Wysłany:
2024-06-16, 1:20
, ID:
6693087
17
Zgłoś
Rozpisze Wam to w czasie, proszę skupić się na prawym rogu ekranu ;
10 sekunda nagrania, kiedy chłopaczek za barem chlapie się z kolesiem w białej koszulce polo i czapeczce, obok stoi koleś szczupły w czarnej koszulce, oni nie są bohaterami zadźgania, nie, nie.
12 i 13 sekunda nagrania, kluczowa akcja, chłopaczek zza baru wychyla się próbując dosięgnąć i dziabnąć kolesia w białym polo, wtedy pojawia się i trafia go odpowiedź naszego głównego bohatera w szarej koszulce, trafna i obstawiam, że śmiertelna kosa gdzieś pod prawy obojczyk, pod prawe ramię tzw pod pachę, jak długie ostrze to i płuco przebił, marne szanse na przeżycie.
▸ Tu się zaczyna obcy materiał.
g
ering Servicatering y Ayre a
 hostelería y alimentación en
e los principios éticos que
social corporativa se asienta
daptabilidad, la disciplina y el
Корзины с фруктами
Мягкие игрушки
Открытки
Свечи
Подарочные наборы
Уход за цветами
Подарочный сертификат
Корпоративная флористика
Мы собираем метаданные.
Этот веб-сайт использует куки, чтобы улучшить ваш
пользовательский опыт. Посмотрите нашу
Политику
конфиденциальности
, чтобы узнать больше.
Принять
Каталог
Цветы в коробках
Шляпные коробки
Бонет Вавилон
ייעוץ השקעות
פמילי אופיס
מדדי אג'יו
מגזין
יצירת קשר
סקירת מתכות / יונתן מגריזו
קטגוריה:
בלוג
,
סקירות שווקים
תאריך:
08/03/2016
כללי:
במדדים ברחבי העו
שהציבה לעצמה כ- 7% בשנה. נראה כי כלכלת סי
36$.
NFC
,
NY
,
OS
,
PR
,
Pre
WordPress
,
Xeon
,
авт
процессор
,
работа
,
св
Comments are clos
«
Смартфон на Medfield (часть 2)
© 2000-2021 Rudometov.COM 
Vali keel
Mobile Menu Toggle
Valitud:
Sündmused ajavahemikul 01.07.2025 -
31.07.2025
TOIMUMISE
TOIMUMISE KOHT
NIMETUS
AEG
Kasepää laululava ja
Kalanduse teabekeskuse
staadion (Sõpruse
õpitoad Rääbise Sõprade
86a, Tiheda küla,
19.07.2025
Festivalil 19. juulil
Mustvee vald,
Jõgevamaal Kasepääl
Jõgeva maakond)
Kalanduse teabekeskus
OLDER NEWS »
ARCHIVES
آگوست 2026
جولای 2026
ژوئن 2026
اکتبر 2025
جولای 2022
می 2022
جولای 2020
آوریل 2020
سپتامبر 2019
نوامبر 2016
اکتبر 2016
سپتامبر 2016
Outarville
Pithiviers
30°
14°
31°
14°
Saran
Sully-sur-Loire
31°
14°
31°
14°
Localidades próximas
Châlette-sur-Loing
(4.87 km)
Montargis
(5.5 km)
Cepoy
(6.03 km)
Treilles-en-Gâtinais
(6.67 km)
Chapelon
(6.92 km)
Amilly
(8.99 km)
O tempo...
W 30 sekundzie zabójca ukazuje się nam w całej okazałości, po minucie paraduje wśród swoich kolesi, odciąga typa w czapeczce i białej koszulce polo, gestykuluje i wykłóca się z barmanką.
Później tłumaczy coś typowi w czerwonej koszulce przy stoliku, a następnie wsiada na motor gotowy do odjazdu. Nie znam się, ale myślę, że chłopaczkowi zza baru po prostu się zmarło. Dobry tytuł ; kto nożem wojuje ten od noża ginie.